Between the Cambrian and Mesozoic Periods 95% of the world’s species
died off. It was the largest extinction event this planet has known, and
it cleared the slate for an evolutionary free-for-all. The ancestors of
mammals and dinosaurs competed for dominance on a relatively even
playing field, and dinosaurs became the undisputed rulers of the world
while mammals never amounted to more than a hairy prey item…until the
dinosaurs were removed.
One of the interesting things about mass extinction events is that dominant animal groups are removed or severely diminished, and something totally new arises from the rubble to take their place. Fish, amphibians, reptiles, dinosaurs and mammals have all had their day. Birds missed out somehow, but maybe their day is still coming. Since there have only been five events so far, we can’t say with certainty that the dominant animal group is always eliminated, but that’s the way it has always happened in the past. If the trend continues, it will be interesting to see which group inherits the mantle of superiority when humans are no more.
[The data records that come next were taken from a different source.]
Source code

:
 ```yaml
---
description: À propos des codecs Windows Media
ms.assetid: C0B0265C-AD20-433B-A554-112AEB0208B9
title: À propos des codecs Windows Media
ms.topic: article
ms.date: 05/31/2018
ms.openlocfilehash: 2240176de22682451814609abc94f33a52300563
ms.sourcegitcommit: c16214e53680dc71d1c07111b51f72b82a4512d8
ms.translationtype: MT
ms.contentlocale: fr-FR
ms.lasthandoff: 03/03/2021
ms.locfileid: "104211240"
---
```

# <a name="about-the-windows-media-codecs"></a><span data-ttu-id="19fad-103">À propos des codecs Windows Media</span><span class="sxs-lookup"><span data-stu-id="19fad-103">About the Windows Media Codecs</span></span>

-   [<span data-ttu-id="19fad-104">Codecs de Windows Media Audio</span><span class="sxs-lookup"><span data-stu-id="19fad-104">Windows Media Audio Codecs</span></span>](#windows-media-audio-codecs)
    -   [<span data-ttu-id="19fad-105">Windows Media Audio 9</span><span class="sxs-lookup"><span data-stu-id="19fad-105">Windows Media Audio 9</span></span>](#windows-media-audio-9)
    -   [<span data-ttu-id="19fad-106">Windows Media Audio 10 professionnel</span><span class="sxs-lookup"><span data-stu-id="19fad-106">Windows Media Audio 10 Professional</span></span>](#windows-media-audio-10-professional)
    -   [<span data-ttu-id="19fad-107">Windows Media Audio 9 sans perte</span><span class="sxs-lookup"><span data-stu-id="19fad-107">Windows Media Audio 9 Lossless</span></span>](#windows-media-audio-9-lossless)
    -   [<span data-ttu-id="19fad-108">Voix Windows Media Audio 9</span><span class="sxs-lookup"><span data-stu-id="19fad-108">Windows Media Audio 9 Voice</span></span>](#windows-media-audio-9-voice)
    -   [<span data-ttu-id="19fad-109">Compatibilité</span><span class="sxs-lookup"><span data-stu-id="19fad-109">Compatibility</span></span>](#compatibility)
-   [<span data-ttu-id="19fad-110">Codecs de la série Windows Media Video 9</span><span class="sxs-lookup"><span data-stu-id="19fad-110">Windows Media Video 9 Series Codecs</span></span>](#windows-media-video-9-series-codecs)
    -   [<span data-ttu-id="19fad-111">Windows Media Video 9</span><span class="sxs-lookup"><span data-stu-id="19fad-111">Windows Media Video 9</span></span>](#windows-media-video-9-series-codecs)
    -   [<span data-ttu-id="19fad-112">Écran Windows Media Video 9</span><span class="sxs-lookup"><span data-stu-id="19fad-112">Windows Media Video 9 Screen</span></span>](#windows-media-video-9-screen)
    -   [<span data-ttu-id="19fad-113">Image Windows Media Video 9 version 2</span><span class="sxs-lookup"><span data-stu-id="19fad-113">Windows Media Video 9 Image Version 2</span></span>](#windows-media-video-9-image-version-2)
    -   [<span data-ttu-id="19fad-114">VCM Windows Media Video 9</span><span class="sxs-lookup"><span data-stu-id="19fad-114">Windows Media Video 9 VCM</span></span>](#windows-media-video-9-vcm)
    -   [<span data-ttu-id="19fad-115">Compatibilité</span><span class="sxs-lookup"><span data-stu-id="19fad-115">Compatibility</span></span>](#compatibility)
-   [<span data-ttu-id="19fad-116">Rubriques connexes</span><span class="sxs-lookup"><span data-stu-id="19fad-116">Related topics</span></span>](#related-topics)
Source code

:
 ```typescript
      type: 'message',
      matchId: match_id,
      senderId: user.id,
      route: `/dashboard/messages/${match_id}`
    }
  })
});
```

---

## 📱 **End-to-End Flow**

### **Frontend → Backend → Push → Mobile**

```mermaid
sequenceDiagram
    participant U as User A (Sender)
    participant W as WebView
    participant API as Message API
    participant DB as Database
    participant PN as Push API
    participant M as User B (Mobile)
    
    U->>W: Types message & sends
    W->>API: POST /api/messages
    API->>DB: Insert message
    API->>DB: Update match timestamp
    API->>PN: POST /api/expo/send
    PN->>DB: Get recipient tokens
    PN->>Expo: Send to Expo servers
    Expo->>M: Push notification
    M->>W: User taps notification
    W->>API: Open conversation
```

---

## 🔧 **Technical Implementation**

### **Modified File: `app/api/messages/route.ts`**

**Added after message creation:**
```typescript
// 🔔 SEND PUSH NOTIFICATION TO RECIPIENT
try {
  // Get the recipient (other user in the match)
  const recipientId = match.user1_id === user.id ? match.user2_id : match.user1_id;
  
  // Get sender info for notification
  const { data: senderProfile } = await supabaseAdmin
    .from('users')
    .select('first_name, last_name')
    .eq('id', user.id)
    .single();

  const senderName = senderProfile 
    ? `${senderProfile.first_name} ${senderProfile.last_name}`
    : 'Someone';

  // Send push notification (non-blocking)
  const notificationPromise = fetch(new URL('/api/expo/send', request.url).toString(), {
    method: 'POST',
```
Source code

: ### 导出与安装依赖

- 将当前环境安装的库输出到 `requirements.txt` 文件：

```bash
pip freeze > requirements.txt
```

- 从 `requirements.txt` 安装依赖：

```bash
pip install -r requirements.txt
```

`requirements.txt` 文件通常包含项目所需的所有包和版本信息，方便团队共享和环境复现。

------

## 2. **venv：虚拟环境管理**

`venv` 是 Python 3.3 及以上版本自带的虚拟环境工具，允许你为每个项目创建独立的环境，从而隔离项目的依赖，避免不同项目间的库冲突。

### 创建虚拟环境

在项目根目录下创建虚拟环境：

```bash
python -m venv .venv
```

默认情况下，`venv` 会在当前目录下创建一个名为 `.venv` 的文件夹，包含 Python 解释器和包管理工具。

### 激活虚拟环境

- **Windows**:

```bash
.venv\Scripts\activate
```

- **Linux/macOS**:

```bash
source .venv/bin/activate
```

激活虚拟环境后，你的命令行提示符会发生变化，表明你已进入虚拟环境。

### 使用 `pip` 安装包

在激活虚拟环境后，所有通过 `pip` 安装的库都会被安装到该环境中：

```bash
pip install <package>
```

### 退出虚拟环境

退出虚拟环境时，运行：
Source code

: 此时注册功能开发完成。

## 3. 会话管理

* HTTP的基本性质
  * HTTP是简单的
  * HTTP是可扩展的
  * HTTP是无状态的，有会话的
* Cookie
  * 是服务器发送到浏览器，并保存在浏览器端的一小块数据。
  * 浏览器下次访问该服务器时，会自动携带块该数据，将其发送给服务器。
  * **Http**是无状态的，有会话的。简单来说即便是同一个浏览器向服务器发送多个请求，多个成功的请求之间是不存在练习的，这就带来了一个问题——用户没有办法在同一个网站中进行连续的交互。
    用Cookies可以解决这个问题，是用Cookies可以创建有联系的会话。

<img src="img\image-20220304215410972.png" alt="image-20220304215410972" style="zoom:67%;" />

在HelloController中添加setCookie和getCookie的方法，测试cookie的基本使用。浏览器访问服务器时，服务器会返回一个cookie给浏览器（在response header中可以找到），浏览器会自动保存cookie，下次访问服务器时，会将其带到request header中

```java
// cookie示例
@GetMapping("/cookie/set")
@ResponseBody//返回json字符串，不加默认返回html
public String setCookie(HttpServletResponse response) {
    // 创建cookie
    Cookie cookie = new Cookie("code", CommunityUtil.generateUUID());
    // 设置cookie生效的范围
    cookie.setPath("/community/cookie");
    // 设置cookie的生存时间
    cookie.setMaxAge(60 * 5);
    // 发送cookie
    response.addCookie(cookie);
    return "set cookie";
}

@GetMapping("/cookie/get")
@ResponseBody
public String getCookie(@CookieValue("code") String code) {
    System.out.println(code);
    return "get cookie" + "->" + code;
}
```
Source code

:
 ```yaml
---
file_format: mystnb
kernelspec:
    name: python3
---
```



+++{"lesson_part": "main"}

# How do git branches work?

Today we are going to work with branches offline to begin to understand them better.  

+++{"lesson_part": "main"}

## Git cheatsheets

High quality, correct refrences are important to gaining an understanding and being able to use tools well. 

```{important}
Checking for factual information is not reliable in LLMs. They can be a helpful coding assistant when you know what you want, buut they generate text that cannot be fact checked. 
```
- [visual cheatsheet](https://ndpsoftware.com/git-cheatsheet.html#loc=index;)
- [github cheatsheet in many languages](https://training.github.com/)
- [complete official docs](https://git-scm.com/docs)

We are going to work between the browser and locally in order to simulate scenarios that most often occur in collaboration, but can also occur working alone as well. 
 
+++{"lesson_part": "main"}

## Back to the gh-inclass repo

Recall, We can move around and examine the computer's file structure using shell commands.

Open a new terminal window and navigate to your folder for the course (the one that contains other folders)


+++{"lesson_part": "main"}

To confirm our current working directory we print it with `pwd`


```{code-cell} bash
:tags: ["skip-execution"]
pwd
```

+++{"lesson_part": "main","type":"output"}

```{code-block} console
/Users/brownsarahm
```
The thing that has me preoccupied with endings and beginnings are recent findings involving a couple of very photogenic species, polar bears and monarch butterflies. It’s no secret that our planet is warming and the polar ice caps are receding drastically. Polar bears are dependent upon ice for their survival. The less ice there is, the fewer polar bears we’ll have. It’s quite possible that refuges will remain in the very far north where polar bears can bide their time till the next Ice Age (the ice will come again), but even places as far north as Svalbard are now reporting ice-free summers. Humans are more directly responsible for the decline in the monarch butterfly population. We have logged the groves where they winter, and we’ve gone to great lengths to elminate the milkweed they depend on. Most recently, the adoption of genetically modified corn, corn that can tolerate huge amounts of pesticide and/or have poisonous pollen, may be the final nail in their coffin. In a matter of decades, the Eastern population has declined by more than 80%. The Pacific population appeared to be slowly recovering or at least remaining stable, but between the winter of 2018 and 2019 80% of the butterflies disppeared. There are non-migratory populations of monarchs that are not affected, but the days of huge, hanging clusters comprised of thousands of monarchs may nearly be gone.
I know that life will carry on, that someday, perhaps after humans are long gone, new species will arise to take the place of the ones the planet has lost. However, regardless of how or why the extinction takes place, a world without polar bears and masses of monarchs covering branches and entire trees will seem diminished, a less magical place than the one we now live in.